Building Your Own Cloud Infra

Posted by Kirhat | Tuesday, April 24, 2012 | | 0 comments »

Cloud Infrastructure
Cloud computing has really reached a period of incredible growth that compelled many IT organizations to increasingly take on a service provider role within their enterprises, with many transforming from cost centers to business units. Cloud computing provides such flexibility that made many IT organizations take a closer look at adopting cloud technology.

The silent shift brings with it heightened accountability to internal customers and a consequent move away from the mere management of hardware toward the delivery of accurately sized workloads to meet business units' needs. This "provide only what's needed" model calls for flexibility at the resource end.

Designed to deliver software, infrastructure and platform resources as on-demand services from a shared pool with a high degree of efficiency, cloud computing is inherently flexible. This enables IT organizations — and even users themselves — to provide/requisition the exact computing power and capacity needed to dynamically support products and services.

The potential rewards are great. Besides enabling IT organizations to fulfill their new charter as a provider of high-quality services, cloud computing can help enterprises reduce IT infrastructure maintenance costs (in some cases, to less than 50 percent of IT spending) while enhancing organizational agility.

Moreover, having a cloud infrastructure also allows enterprises to leverage third-party cloud services such as hosted software or offsite disaster recovery with nil or minimal capital investment.

Understanding IT infrastructure options is the critical first step of any journey into the cloud. Cloud technology is necessarily flexible so one size definitely does not fit all.

Deployment Model, Services

The first thing CIOs and their teams need to decide is which cloud deployment model to use. There are three to choose from — private, public, and hybrid — and each has its own advantages, drawbacks, and potential usage scenarios.

A private cloud is designed for the exclusive use of a single organization and can be operated and hosted either by the enterprise itself or by an external provider. A public cloud, on the other hand, is used by multiple organizations (called tenants) that lease cloud space from a cloud provider. The hybrid cloud model refers to when an enterprise turns to a public cloud for additional processing capacity when its own private cloud is stretched to the limit.

The next thing that needs to be decided is the services that the enterprise wants its cloud to deliver. Three types of services are commonly delivered by clouds: software (e-mail, data backup, etc.), infrastructure (virtual servers, virtual clients, remote storage, etc.), and platform (application development, deployment and hosting).

After deciding which cloud deployment model to use, choosing the combination of the services to be delivered, considering the impact of cloud computing on all areas of the business, and establishing clear goals, the enterprise can then come up with a desktop-to-data center cloud infrastructure that meets its particular needs.

Infrastructure Design

When designing cloud infrastructure, CIOs need to bear in mind that cloud success and efficiency improves when the correct building blocks, integrated management tools, and service delivery mechanisms are used.

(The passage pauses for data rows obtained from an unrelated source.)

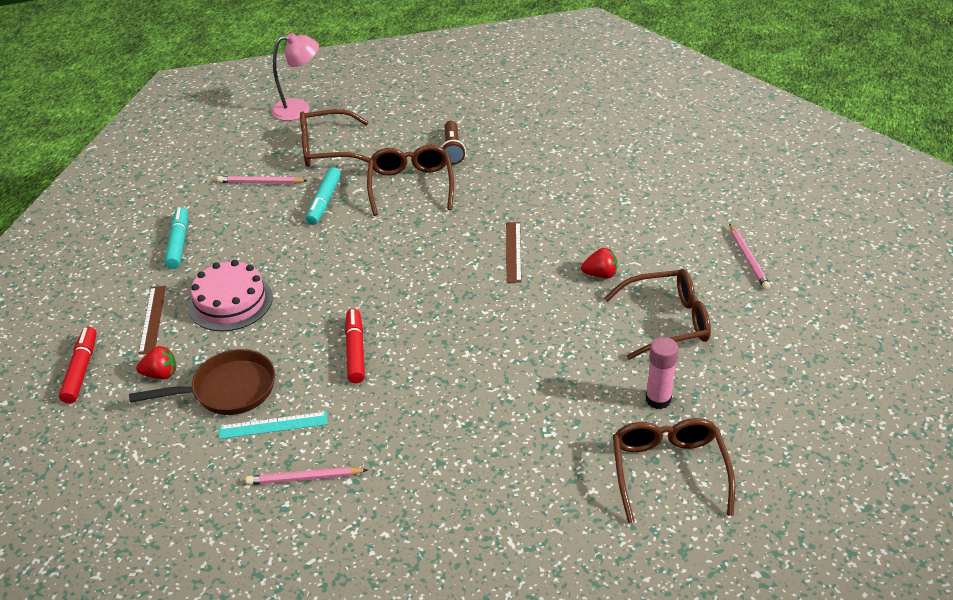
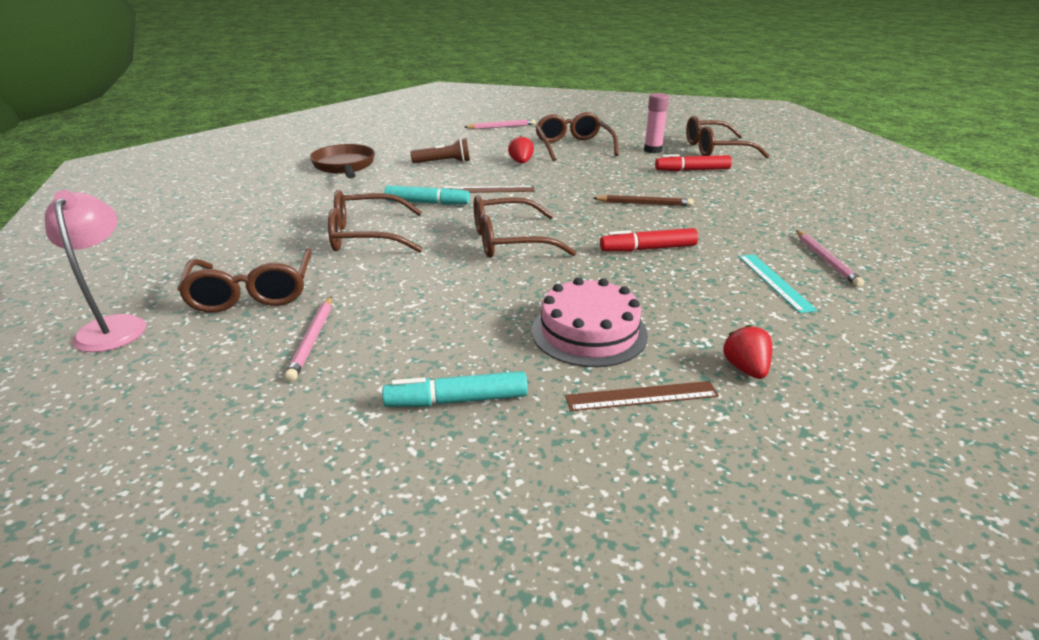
camera: 95 degrees left, 10 degrees down
red marker [59,327,97,404] -> red marker moved to [655,154,732,171]
brown pan [129,349,275,415] -> brown pan moved to [310,144,375,178]
turquoise marker [306,167,341,225] -> turquoise marker moved to [384,185,470,205]
brown flashlight [441,121,466,165] -> brown flashlight moved to [411,138,470,163]
none -> brown glasses [474,195,577,258]
none -> brown pencil [593,195,693,206]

Cloud-enabled data centers are distinctly different from traditional ones, with high performance, maximum hardware density, and high scalability among the critical considerations.

Accordingly, standardized cloud-optimized servers with a dense, energy-efficient design are needed at the core, not general-purpose servers used in traditional data centers.

And because high availability in cloud environments is typically achieved in the software layer, many system features and components that are often found in general-purpose servers are not needed in the servers that form the heart of cloud-enabled data centers.

As for setting up cloud infrastructure, CIOs can take one or both of two implementation approaches: revolutionary or evolutionary. The choice depends on the number of traditional enterprise applications that need to be accommodated in the new cloud regime, how supportive existing infrastructural assets are of cloud computing, and on the benefits the enterprise wants to achieve.

The revolutionary approach is ideal for those building greenfield data centers or who have no need to accommodate traditional enterprise applications.

Its evolutionary cousin, which involves incremental migration toward cloud computing, is more suited for those with existing traditional enterprise applications and that want to build on infrastructure they already have.

Today, the evolutionary approach is the predominant approach but as more and more cloud-native applications are developed, the balance is expected to tip in favor of the revolutionary approach.